** Opening Source information block **

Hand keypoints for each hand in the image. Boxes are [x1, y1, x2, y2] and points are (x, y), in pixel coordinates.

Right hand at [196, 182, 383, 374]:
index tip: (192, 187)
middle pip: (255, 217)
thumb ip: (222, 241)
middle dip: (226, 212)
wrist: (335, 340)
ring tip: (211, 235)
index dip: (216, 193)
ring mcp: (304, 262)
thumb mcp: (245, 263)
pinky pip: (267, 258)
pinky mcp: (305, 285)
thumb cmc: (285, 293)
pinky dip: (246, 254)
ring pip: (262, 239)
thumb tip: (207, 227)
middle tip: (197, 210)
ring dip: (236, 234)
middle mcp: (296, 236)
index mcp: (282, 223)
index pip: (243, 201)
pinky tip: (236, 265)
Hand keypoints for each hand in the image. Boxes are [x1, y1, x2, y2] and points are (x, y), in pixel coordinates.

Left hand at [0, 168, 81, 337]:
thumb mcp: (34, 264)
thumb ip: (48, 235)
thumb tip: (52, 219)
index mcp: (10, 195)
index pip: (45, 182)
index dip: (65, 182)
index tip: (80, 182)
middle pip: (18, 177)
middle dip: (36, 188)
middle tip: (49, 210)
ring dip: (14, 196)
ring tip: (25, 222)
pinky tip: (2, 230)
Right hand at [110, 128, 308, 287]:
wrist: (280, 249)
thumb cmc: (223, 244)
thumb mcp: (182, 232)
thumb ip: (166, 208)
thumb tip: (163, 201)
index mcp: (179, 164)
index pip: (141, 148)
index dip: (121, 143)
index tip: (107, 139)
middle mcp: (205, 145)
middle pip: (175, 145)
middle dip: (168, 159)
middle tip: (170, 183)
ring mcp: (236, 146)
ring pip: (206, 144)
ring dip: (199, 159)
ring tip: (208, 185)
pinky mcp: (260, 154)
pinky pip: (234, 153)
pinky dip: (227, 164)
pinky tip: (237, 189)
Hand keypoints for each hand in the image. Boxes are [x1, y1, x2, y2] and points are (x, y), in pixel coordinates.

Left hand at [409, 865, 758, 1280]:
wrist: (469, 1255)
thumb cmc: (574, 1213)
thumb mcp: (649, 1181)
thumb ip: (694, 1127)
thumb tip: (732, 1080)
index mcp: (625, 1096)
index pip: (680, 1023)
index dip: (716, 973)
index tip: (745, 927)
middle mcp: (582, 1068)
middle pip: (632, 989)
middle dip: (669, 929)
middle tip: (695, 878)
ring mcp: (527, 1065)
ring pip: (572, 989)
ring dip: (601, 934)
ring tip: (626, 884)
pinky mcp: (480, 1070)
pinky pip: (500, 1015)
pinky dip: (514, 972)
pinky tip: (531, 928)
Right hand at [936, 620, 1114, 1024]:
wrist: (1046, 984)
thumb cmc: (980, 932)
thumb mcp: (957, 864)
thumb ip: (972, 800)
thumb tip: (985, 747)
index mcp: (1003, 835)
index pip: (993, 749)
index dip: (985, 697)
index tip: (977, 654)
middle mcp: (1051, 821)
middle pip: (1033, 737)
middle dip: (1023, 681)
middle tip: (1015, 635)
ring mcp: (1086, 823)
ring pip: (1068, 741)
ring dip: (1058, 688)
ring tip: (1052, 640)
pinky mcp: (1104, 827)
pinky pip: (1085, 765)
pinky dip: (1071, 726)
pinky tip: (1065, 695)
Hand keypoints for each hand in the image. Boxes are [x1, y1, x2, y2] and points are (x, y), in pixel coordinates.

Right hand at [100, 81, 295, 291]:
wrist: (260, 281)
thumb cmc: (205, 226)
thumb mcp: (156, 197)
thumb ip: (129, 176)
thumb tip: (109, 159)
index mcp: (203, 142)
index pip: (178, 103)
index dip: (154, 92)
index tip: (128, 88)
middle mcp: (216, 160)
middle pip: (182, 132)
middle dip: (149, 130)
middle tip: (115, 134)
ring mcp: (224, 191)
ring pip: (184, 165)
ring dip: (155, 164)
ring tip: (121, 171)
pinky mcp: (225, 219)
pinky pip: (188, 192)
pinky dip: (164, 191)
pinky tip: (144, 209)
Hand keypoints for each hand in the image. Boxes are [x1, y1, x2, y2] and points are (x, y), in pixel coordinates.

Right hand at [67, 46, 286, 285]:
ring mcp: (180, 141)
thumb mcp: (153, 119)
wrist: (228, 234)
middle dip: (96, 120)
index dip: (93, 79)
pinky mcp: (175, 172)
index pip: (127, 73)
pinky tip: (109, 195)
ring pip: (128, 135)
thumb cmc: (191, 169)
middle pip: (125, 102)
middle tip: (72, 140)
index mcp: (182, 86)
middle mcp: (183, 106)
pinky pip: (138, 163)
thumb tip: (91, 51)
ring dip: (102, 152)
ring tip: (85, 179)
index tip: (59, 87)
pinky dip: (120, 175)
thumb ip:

** Closing Source information block **

Description of the task:
Transcribe the records above exactly, beginning at the line that contains "wrist: (335, 340)" and ending with the line that contains "pinky tip: (236, 265)", both included, and nothing else.

Answer for this exercise:
wrist: (335, 340)
ring tip: (211, 235)
index dip: (216, 193)
ring mcp: (304, 262)
thumb mcp: (245, 263)
pinky pip: (267, 258)
pinky mcp: (305, 285)
thumb cmc: (285, 293)
pinky dip: (246, 254)
ring pip: (262, 239)
thumb tip: (207, 227)
middle tip: (197, 210)
ring dip: (236, 234)
middle mcp: (296, 236)
index mcp: (282, 223)
index pip: (243, 201)
pinky tip: (236, 265)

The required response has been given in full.